Der R-Wert beschreibt, wie viele Menschen ein mit Corona infizierter Mensch anstecken kann. Den Berechnungen der britischen Experten zufolge könnte die neue Corona-Variante den R-Wert um 0,39 bis 0,93 steigern – eine sehr große Bandbreite, welche die Unsicherheit bei der Schätzung deutlich macht. In britischen Berichten ist von einer Steigerung des R-Werts um 0,4 die Rede. In Deutschland liegt der R-Wert derzeit knapp über 1 – er könnte um 0,4 auf 1,4 steigen, sollte sich die neue Variante auch hierzulande durchsetzen. Das hätte eine schnellere Ausbreitung des Erregers zur Folge.
Breitet sich die britische Corona-Variante auch in Deutschland aus?
Derzeit sind in Deutschland keine Nachweise bekannt geworden. Allerdings wird hierzulande auch nicht so intensiv auf genetische Corona-Varianten getestet wie in Großbritannien. Daher kann es gut sein, dass die neue Variante auch schon bei uns angekommen ist. Davon gehen auch der Virologe Christian Drosten von der Berliner Charité sowie Stefan Brockmann vom baden-württembergischen Landesgesundheitsamt aus. Die Deutsche Krankenhausgesellschaft (DKG) hat sich für diesen Falle bereits für eine Verschärfung der Corona-Maßnahmen ausgesprochen.
Wie ist die Lage in anderen Ländern?
Die neue Coronavirus-Variante wurde in Australien bei einem Ausbruch im Norden Sydneys entdeckt. Auch Island, Dänemark und die Niederlande haben bereits über Nachweise von VUI-202012/01 berichtet.
Sind Veränderungen in der Erbsubstanz von Viren normal?
Ja. Deshalb müssen ja auch Impfstoffe etwa gegen Influenza regelmäßig an die aktuell zirkulierenden Virusvarianten angepasst werden. Auch von Sars-CoV-2 sind bereits viele Tausend Mutationen bekannt. Es deutete bisher aber nichts darauf hin, dass der Erreger dadurch gefährlicher geworden sein könnte – weder im Hinblick auf schwerere Krankheitsverläufe noch auf eine höhere Infektiosität. Letzteres könnte sich aber nun ändern.
Können sich Mutationen auf die Wirksamkeit von Impfungen auswirken?
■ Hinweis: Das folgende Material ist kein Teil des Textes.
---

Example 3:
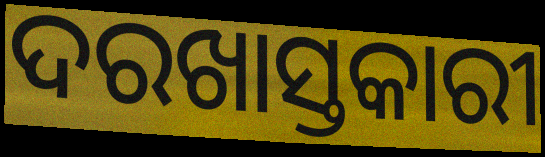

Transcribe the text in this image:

ଦରଖାସ୍ତକାରୀ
Experten aus vielen Ländern sind sich einig, dass dies wohl nicht der Fall sein wird. Das Problem ist allerdings, dass die derzeitigen Impfstoffe genau auf das Stachelprotein zielen. Treten hier Veränderungen auf, dann könnte dies prinzipiell die Wirksamkeit der Impfseren beeinträchtigen. Die derzeit eingesetzten wie auch in der Entwicklung befindlichen Seren zielen jedoch auf das gesamte Stachelprotein. Veränderungen an einzelnen Stellen dieses Proteins dürften deshalb die Erkennung durch das Immunsystem geimpfter Personen zunächst kaum stören. Gehen die Veränderungen über ein bestimmtes Maß hinaus, könnte der Impfschutz aber nachlassen. In den nächsten zwei, drei Jahren sei das jedoch nicht zu erwarten, sagte der Baseler Bioinformatiker Richard Neher dem „Spiegel“.
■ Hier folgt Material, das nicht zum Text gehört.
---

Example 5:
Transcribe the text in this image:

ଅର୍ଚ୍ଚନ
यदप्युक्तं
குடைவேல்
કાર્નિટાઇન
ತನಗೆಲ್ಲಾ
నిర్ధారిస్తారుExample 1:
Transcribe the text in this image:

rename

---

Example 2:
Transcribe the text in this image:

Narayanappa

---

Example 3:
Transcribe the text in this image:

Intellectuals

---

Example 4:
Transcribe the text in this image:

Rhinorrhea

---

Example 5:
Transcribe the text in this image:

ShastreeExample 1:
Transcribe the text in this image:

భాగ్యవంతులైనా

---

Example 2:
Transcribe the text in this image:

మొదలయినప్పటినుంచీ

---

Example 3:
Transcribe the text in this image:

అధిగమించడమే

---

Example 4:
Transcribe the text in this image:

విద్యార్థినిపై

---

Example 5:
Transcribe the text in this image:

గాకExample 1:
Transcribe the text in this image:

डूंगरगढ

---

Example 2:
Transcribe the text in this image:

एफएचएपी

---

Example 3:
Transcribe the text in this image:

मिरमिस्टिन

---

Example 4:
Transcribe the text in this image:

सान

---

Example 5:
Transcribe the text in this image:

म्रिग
Was geschieht derzeit in Südafrika?
Auch an der Südspitze Afrikas breitet sich eine neue Corona-Variante aus, die aber nichts mit der Mutation in Großbritannien zu tun hat. Sie trägt die Bezeichnung 501.V2. Doch auch in Südafrika gibt es Hinweise darauf, dass sich die neue Variante schneller ausbreitet als bisherige.
Wie hat sich die Mutation in dänischen Nerzfarmen entwickelt?
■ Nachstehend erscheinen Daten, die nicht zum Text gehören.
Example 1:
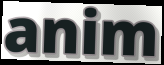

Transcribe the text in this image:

anim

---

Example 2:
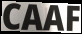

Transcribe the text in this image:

CAAF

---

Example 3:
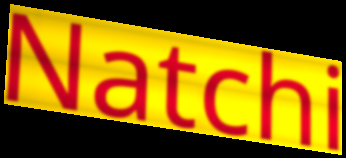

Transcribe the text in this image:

Natchi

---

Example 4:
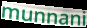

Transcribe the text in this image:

munnani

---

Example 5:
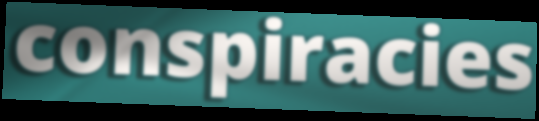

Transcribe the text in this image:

conspiracies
In Dänemark war das Coronavirus von Menschen auf Nerze übertragen worden und hatte sich in den Tieren genetisch verändert. Die veränderte Form namens Cluster 5 war wieder auf Menschen übergesprungen. Um die Ausbreitung zu verhindern, wurden lokal strenge Kontaktbeschränkungen erlassen und mehr als 15 Millionen Nerze getötet. Offenbar gibt es diese Corona-Variante nun nicht mehr. Mehr als vier Millionen vergrabene Nerzkadaver sollen nun nach sechs Monaten ausgegraben und verbrannt werden.